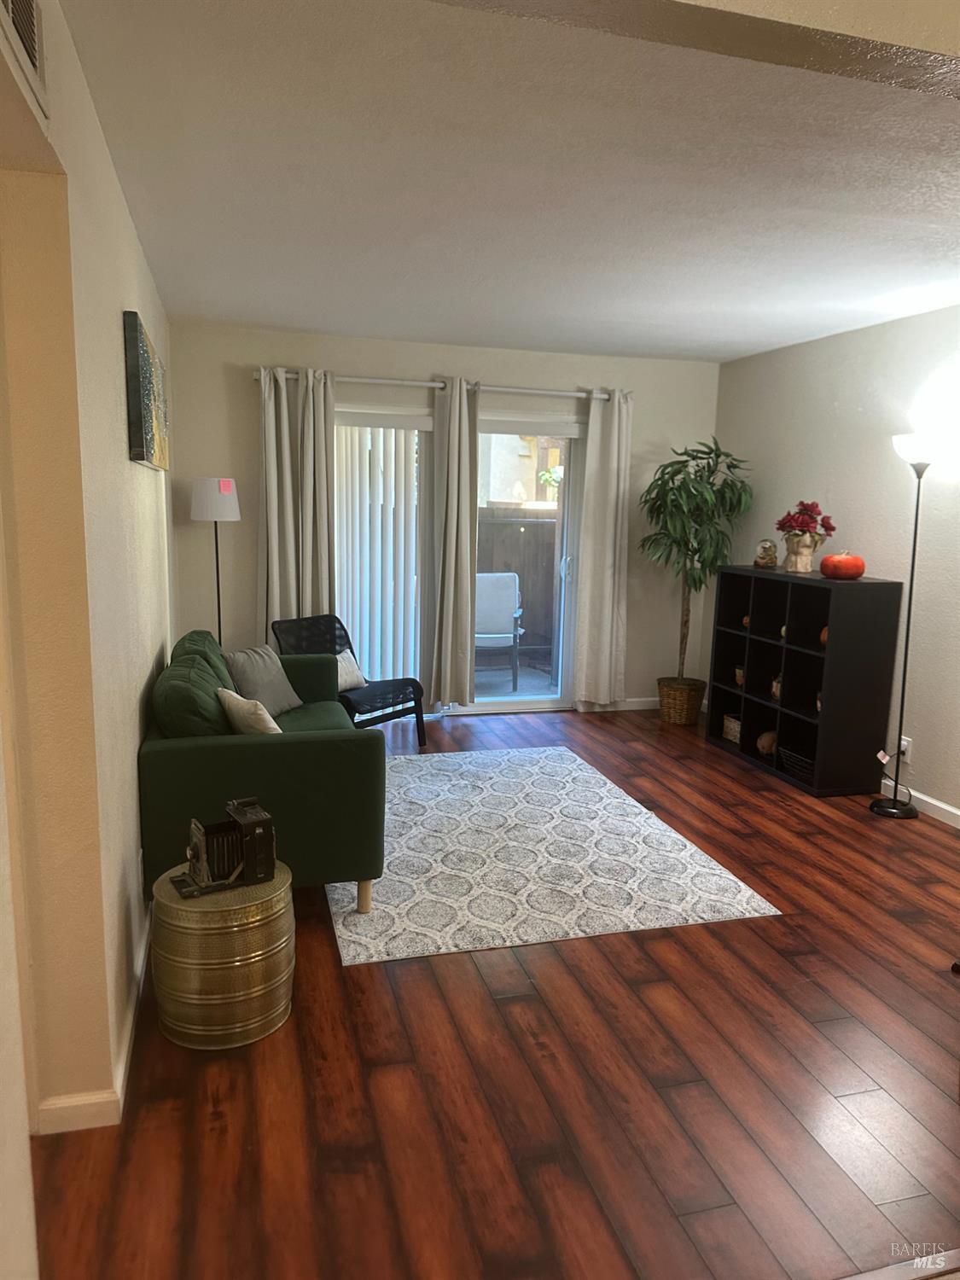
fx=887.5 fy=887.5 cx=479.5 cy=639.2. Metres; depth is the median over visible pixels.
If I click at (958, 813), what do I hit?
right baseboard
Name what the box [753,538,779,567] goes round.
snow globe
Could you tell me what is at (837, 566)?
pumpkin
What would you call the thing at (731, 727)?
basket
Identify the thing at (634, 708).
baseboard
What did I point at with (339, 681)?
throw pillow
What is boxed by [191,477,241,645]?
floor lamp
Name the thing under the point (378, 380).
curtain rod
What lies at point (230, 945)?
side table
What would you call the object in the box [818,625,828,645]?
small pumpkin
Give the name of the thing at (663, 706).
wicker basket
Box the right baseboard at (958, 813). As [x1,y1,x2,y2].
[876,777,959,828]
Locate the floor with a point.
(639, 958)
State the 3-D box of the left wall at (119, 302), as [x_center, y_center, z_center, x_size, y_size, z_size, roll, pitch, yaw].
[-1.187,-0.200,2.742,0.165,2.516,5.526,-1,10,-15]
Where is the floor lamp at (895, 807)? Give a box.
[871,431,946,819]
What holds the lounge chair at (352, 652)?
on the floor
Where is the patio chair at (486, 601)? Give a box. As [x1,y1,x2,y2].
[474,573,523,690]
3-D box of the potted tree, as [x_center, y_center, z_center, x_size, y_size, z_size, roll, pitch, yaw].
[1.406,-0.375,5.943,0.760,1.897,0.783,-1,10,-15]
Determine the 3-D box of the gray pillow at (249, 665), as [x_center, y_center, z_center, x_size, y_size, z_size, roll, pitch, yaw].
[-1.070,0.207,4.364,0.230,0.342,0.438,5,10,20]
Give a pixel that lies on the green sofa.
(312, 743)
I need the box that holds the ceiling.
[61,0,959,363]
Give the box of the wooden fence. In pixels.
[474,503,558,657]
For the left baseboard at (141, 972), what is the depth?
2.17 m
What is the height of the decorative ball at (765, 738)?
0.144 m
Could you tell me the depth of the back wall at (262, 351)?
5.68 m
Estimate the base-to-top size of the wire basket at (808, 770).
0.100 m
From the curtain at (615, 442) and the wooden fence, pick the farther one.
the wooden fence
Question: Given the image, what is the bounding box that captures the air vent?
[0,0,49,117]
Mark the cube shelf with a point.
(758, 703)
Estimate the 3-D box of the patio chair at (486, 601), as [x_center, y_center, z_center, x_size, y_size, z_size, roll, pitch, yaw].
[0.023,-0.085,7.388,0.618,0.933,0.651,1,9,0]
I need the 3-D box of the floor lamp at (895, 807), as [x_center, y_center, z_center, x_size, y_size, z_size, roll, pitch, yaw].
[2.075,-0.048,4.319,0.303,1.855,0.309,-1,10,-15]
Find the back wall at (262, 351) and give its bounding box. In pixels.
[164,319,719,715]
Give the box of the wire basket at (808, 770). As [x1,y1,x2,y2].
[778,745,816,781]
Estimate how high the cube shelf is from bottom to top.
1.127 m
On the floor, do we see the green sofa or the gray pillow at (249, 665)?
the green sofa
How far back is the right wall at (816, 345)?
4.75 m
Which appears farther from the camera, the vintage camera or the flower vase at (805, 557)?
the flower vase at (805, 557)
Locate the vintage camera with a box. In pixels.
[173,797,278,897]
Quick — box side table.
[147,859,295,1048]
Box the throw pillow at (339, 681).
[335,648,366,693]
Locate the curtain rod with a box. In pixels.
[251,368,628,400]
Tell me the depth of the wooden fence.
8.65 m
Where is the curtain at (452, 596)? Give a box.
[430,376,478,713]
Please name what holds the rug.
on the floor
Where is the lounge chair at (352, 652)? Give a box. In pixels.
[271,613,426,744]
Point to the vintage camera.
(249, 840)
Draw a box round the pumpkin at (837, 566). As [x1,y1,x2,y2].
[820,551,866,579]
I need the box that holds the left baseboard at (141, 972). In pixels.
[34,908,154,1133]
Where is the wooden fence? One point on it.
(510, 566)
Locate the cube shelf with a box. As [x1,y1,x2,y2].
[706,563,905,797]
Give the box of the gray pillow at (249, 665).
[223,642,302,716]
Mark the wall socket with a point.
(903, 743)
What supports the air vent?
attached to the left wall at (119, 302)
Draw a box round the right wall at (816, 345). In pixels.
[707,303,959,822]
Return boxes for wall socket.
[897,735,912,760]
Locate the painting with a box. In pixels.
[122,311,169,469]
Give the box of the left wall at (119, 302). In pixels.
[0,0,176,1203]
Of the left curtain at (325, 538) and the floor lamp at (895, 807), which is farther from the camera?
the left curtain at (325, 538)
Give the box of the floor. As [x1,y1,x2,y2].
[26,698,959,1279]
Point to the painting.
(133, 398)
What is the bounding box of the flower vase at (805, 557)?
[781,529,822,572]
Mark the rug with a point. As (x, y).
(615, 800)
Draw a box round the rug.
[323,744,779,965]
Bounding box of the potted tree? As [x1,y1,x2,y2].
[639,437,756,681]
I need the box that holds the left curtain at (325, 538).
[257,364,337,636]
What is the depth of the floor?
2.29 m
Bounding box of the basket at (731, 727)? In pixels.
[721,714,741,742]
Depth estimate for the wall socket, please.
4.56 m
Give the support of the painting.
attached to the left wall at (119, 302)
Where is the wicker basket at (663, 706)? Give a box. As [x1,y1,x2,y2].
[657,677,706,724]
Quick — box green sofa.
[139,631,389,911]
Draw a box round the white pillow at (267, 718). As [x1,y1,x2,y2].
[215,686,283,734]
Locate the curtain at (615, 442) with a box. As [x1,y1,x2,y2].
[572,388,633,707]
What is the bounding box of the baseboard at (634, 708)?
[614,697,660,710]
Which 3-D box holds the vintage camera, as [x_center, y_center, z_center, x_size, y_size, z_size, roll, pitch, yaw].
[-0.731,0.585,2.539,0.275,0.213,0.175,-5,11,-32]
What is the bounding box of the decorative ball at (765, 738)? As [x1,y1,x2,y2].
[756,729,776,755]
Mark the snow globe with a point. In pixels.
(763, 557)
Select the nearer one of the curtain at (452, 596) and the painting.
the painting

-----

◆ **TASK GOAL**
A word-for-word copy of the entries above is needed, with every picture dropped.

◆ **EXERCISE SOLUTION**
fx=887.5 fy=887.5 cx=479.5 cy=639.2. Metres; depth is the median over visible pixels.
If I click at (958, 813), what do I hit?
right baseboard
Name what the box [753,538,779,567] goes round.
snow globe
Could you tell me what is at (837, 566)?
pumpkin
What would you call the thing at (731, 727)?
basket
Identify the thing at (634, 708).
baseboard
What did I point at with (339, 681)?
throw pillow
What is boxed by [191,477,241,645]?
floor lamp
Name the thing under the point (378, 380).
curtain rod
What lies at point (230, 945)?
side table
What would you call the object in the box [818,625,828,645]?
small pumpkin
Give the name of the thing at (663, 706).
wicker basket
Box the right baseboard at (958, 813). As [x1,y1,x2,y2].
[876,777,959,828]
Locate the floor with a point.
(639, 958)
State the 3-D box of the left wall at (119, 302), as [x_center, y_center, z_center, x_size, y_size, z_size, roll, pitch, yaw].
[-1.187,-0.200,2.742,0.165,2.516,5.526,-1,10,-15]
Where is the floor lamp at (895, 807)? Give a box.
[871,431,946,819]
What holds the lounge chair at (352, 652)?
on the floor
Where is the patio chair at (486, 601)? Give a box. As [x1,y1,x2,y2].
[474,573,523,690]
3-D box of the potted tree, as [x_center, y_center, z_center, x_size, y_size, z_size, roll, pitch, yaw].
[1.406,-0.375,5.943,0.760,1.897,0.783,-1,10,-15]
Determine the 3-D box of the gray pillow at (249, 665), as [x_center, y_center, z_center, x_size, y_size, z_size, roll, pitch, yaw].
[-1.070,0.207,4.364,0.230,0.342,0.438,5,10,20]
Give a pixel that lies on the green sofa.
(312, 743)
I need the box that holds the ceiling.
[61,0,959,363]
Give the box of the wooden fence. In pixels.
[474,503,558,657]
For the left baseboard at (141, 972), what is the depth?
2.17 m
What is the height of the decorative ball at (765, 738)?
0.144 m
Could you tell me the depth of the back wall at (262, 351)?
5.68 m
Estimate the base-to-top size of the wire basket at (808, 770).
0.100 m
From the curtain at (615, 442) and the wooden fence, pick the farther one.
the wooden fence
Question: Given the image, what is the bounding box that captures the air vent?
[0,0,49,117]
Mark the cube shelf with a point.
(758, 703)
Estimate the 3-D box of the patio chair at (486, 601), as [x_center, y_center, z_center, x_size, y_size, z_size, roll, pitch, yaw].
[0.023,-0.085,7.388,0.618,0.933,0.651,1,9,0]
I need the 3-D box of the floor lamp at (895, 807), as [x_center, y_center, z_center, x_size, y_size, z_size, roll, pitch, yaw].
[2.075,-0.048,4.319,0.303,1.855,0.309,-1,10,-15]
Find the back wall at (262, 351) and give its bounding box. In pixels.
[164,319,719,715]
Give the box of the wire basket at (808, 770). As [x1,y1,x2,y2].
[778,745,816,781]
Estimate how high the cube shelf is from bottom to top.
1.127 m
On the floor, do we see the green sofa or the gray pillow at (249, 665)?
the green sofa
How far back is the right wall at (816, 345)?
4.75 m
Which appears farther from the camera, the vintage camera or the flower vase at (805, 557)?
the flower vase at (805, 557)
Locate the vintage camera with a box. In pixels.
[173,797,278,897]
Quick — box side table.
[147,859,295,1048]
Box the throw pillow at (339, 681).
[335,648,366,693]
Locate the curtain rod with a box. In pixels.
[251,368,628,400]
Tell me the depth of the wooden fence.
8.65 m
Where is the curtain at (452, 596)? Give a box.
[430,376,478,713]
Please name what holds the rug.
on the floor
Where is the lounge chair at (352, 652)? Give a box. In pixels.
[271,613,426,744]
Point to the vintage camera.
(249, 840)
Draw a box round the pumpkin at (837, 566). As [x1,y1,x2,y2].
[820,551,866,579]
I need the box that holds the left baseboard at (141, 972). In pixels.
[34,908,154,1133]
Where is the wooden fence? One point on it.
(510, 566)
Locate the cube shelf with a box. As [x1,y1,x2,y2].
[706,563,905,797]
Give the box of the gray pillow at (249, 665).
[223,642,302,716]
Mark the wall socket with a point.
(903, 743)
What supports the air vent?
attached to the left wall at (119, 302)
Draw a box round the right wall at (816, 345). In pixels.
[707,303,959,822]
Return boxes for wall socket.
[897,735,912,760]
Locate the painting with a box. In pixels.
[122,311,169,469]
Give the box of the left wall at (119, 302). In pixels.
[0,0,176,1203]
Of the left curtain at (325, 538) and the floor lamp at (895, 807), which is farther from the camera?
the left curtain at (325, 538)
Give the box of the floor. As [x1,y1,x2,y2].
[26,698,959,1279]
Point to the painting.
(133, 398)
What is the bounding box of the flower vase at (805, 557)?
[781,529,822,572]
Mark the rug with a point. As (x, y).
(615, 800)
Draw a box round the rug.
[323,744,779,965]
Bounding box of the potted tree? As [x1,y1,x2,y2].
[639,437,756,681]
I need the box that holds the left curtain at (325, 538).
[257,364,337,636]
What is the depth of the floor?
2.29 m
Bounding box of the basket at (731, 727)? In pixels.
[721,714,741,742]
Depth estimate for the wall socket, please.
4.56 m
Give the support of the painting.
attached to the left wall at (119, 302)
Where is the wicker basket at (663, 706)? Give a box. As [x1,y1,x2,y2].
[657,677,706,724]
Quick — box green sofa.
[139,631,389,911]
Draw a box round the white pillow at (267, 718). As [x1,y1,x2,y2].
[215,686,283,734]
Locate the curtain at (615, 442) with a box. As [x1,y1,x2,y2].
[572,388,633,707]
What is the bounding box of the baseboard at (634, 708)?
[614,697,660,710]
Which 3-D box holds the vintage camera, as [x_center, y_center, z_center, x_size, y_size, z_size, roll, pitch, yaw].
[-0.731,0.585,2.539,0.275,0.213,0.175,-5,11,-32]
What is the bounding box of the decorative ball at (765, 738)? As [x1,y1,x2,y2].
[756,729,776,755]
Mark the snow globe with a point. In pixels.
(763, 557)
Select the nearer one of the curtain at (452, 596) and the painting.
the painting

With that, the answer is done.